[Dataset items]
----

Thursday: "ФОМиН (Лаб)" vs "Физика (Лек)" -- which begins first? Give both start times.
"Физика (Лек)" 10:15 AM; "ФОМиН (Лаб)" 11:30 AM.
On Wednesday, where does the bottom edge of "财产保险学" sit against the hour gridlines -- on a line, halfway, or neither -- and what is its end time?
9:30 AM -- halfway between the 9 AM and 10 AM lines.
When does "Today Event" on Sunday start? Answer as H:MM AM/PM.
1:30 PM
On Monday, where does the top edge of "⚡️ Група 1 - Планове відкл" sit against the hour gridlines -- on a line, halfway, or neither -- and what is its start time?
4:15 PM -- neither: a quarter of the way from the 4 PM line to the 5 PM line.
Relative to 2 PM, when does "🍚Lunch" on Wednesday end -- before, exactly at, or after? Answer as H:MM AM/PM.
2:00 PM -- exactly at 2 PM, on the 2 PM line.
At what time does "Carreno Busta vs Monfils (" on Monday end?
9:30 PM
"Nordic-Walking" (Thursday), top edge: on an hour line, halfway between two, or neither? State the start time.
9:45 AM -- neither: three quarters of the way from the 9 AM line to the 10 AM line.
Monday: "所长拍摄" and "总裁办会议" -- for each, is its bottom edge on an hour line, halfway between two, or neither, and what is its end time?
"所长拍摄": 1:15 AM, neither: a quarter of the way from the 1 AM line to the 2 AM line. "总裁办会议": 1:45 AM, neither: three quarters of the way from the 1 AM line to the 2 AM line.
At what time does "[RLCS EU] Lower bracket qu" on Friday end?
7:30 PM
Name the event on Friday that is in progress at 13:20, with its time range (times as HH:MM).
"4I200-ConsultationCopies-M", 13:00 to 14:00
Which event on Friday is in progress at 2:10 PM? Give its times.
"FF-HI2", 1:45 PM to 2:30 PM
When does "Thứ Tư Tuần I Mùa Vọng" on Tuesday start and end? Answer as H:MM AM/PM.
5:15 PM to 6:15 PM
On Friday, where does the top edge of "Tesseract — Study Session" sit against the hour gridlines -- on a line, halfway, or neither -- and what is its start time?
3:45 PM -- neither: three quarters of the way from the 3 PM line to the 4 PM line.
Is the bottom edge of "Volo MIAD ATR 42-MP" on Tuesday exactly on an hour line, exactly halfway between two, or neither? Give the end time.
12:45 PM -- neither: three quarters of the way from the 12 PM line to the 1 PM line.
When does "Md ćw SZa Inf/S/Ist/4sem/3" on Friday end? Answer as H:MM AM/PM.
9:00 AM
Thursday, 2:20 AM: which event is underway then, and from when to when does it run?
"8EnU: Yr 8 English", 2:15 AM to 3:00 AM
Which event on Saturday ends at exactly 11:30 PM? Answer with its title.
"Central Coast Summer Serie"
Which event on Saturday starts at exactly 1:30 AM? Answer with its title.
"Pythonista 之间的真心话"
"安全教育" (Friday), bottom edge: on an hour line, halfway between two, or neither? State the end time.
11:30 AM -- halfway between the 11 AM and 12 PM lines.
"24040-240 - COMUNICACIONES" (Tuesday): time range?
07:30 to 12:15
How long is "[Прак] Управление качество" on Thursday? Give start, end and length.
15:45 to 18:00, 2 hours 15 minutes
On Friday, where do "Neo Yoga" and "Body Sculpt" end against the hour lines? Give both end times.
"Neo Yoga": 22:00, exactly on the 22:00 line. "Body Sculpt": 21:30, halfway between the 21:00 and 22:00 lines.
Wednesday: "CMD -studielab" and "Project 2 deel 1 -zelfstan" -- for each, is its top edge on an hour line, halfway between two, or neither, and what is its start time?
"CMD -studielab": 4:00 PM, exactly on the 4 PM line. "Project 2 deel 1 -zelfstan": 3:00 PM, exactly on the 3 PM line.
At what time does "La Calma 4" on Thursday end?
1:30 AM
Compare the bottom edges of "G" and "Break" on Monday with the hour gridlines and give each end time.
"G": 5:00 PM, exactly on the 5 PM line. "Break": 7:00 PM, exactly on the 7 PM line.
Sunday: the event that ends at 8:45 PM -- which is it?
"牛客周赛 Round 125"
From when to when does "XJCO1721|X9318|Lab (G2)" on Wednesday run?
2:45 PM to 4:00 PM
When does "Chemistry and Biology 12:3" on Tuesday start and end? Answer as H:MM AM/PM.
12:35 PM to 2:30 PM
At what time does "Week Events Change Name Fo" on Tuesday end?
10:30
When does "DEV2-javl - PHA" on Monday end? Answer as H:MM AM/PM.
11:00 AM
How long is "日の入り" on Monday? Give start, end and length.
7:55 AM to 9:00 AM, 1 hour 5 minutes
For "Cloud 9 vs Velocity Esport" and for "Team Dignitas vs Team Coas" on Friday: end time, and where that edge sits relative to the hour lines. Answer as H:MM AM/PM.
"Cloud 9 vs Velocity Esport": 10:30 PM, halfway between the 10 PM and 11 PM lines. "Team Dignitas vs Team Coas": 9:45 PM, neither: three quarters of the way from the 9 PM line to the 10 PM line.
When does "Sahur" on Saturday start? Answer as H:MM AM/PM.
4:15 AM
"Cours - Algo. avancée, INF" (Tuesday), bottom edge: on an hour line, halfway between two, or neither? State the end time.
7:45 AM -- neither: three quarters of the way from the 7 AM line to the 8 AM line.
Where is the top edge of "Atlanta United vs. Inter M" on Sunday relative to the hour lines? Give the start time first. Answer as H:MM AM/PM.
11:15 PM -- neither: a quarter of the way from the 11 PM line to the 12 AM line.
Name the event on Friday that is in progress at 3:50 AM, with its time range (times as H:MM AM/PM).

----

* [The request]
Reproduce the entire listing above word for word, changing nothing.

* [Answer to the problem]
Thursday: "ФОМиН (Лаб)" vs "Физика (Лек)" -- which begins first? Give both start times.
"Физика (Лек)" 10:15 AM; "ФОМиН (Лаб)" 11:30 AM.
On Wednesday, where does the bottom edge of "财产保险学" sit against the hour gridlines -- on a line, halfway, or neither -- and what is its end time?
9:30 AM -- halfway between the 9 AM and 10 AM lines.
When does "Today Event" on Sunday start? Answer as H:MM AM/PM.
1:30 PM
On Monday, where does the top edge of "⚡️ Група 1 - Планове відкл" sit against the hour gridlines -- on a line, halfway, or neither -- and what is its start time?
4:15 PM -- neither: a quarter of the way from the 4 PM line to the 5 PM line.
Relative to 2 PM, when does "🍚Lunch" on Wednesday end -- before, exactly at, or after? Answer as H:MM AM/PM.
2:00 PM -- exactly at 2 PM, on the 2 PM line.
At what time does "Carreno Busta vs Monfils (" on Monday end?
9:30 PM
"Nordic-Walking" (Thursday), top edge: on an hour line, halfway between two, or neither? State the start time.
9:45 AM -- neither: three quarters of the way from the 9 AM line to the 10 AM line.
Monday: "所长拍摄" and "总裁办会议" -- for each, is its bottom edge on an hour line, halfway between two, or neither, and what is its end time?
"所长拍摄": 1:15 AM, neither: a quarter of the way from the 1 AM line to the 2 AM line. "总裁办会议": 1:45 AM, neither: three quarters of the way from the 1 AM line to the 2 AM line.
At what time does "[RLCS EU] Lower bracket qu" on Friday end?
7:30 PM
Name the event on Friday that is in progress at 13:20, with its time range (times as HH:MM).
"4I200-ConsultationCopies-M", 13:00 to 14:00
Which event on Friday is in progress at 2:10 PM? Give its times.
"FF-HI2", 1:45 PM to 2:30 PM
When does "Thứ Tư Tuần I Mùa Vọng" on Tuesday start and end? Answer as H:MM AM/PM.
5:15 PM to 6:15 PM
On Friday, where does the top edge of "Tesseract — Study Session" sit against the hour gridlines -- on a line, halfway, or neither -- and what is its start time?
3:45 PM -- neither: three quarters of the way from the 3 PM line to the 4 PM line.
Is the bottom edge of "Volo MIAD ATR 42-MP" on Tuesday exactly on an hour line, exactly halfway between two, or neither? Give the end time.
12:45 PM -- neither: three quarters of the way from the 12 PM line to the 1 PM line.
When does "Md ćw SZa Inf/S/Ist/4sem/3" on Friday end? Answer as H:MM AM/PM.
9:00 AM
Thursday, 2:20 AM: which event is underway then, and from when to when does it run?
"8EnU: Yr 8 English", 2:15 AM to 3:00 AM
Which event on Saturday ends at exactly 11:30 PM? Answer with its title.
"Central Coast Summer Serie"
Which event on Saturday starts at exactly 1:30 AM? Answer with its title.
"Pythonista 之间的真心话"
"安全教育" (Friday), bottom edge: on an hour line, halfway between two, or neither? State the end time.
11:30 AM -- halfway between the 11 AM and 12 PM lines.
"24040-240 - COMUNICACIONES" (Tuesday): time range?
07:30 to 12:15
How long is "[Прак] Управление качество" on Thursday? Give start, end and length.
15:45 to 18:00, 2 hours 15 minutes
On Friday, where do "Neo Yoga" and "Body Sculpt" end against the hour lines? Give both end times.
"Neo Yoga": 22:00, exactly on the 22:00 line. "Body Sculpt": 21:30, halfway between the 21:00 and 22:00 lines.
Wednesday: "CMD -studielab" and "Project 2 deel 1 -zelfstan" -- for each, is its top edge on an hour line, halfway between two, or neither, and what is its start time?
"CMD -studielab": 4:00 PM, exactly on the 4 PM line. "Project 2 deel 1 -zelfstan": 3:00 PM, exactly on the 3 PM line.
At what time does "La Calma 4" on Thursday end?
1:30 AM
Compare the bottom edges of "G" and "Break" on Monday with the hour gridlines and give each end time.
"G": 5:00 PM, exactly on the 5 PM line. "Break": 7:00 PM, exactly on the 7 PM line.
Sunday: the event that ends at 8:45 PM -- which is it?
"牛客周赛 Round 125"
From when to when does "XJCO1721|X9318|Lab (G2)" on Wednesday run?
2:45 PM to 4:00 PM
When does "Chemistry and Biology 12:3" on Tuesday start and end? Answer as H:MM AM/PM.
12:35 PM to 2:30 PM
At what time does "Week Events Change Name Fo" on Tuesday end?
10:30
When does "DEV2-javl - PHA" on Monday end? Answer as H:MM AM/PM.
11:00 AM
How long is "日の入り" on Monday? Give start, end and length.
7:55 AM to 9:00 AM, 1 hour 5 minutes
For "Cloud 9 vs Velocity Esport" and for "Team Dignitas vs Team Coas" on Friday: end time, and where that edge sits relative to the hour lines. Answer as H:MM AM/PM.
"Cloud 9 vs Velocity Esport": 10:30 PM, halfway between the 10 PM and 11 PM lines. "Team Dignitas vs Team Coas": 9:45 PM, neither: three quarters of the way from the 9 PM line to the 10 PM line.
When does "Sahur" on Saturday start? Answer as H:MM AM/PM.
4:15 AM
"Cours - Algo. avancée, INF" (Tuesday), bottom edge: on an hour line, halfway between two, or neither? State the end time.
7:45 AM -- neither: three quarters of the way from the 7 AM line to the 8 AM line.
Where is the top edge of "Atlanta United vs. Inter M" on Sunday relative to the hour lines? Give the start time first. Answer as H:MM AM/PM.
11:15 PM -- neither: a quarter of the way from the 11 PM line to the 12 AM line.
Name the event on Friday that is in progress at 3:50 AM, with its time range (times as H:MM AM/PM).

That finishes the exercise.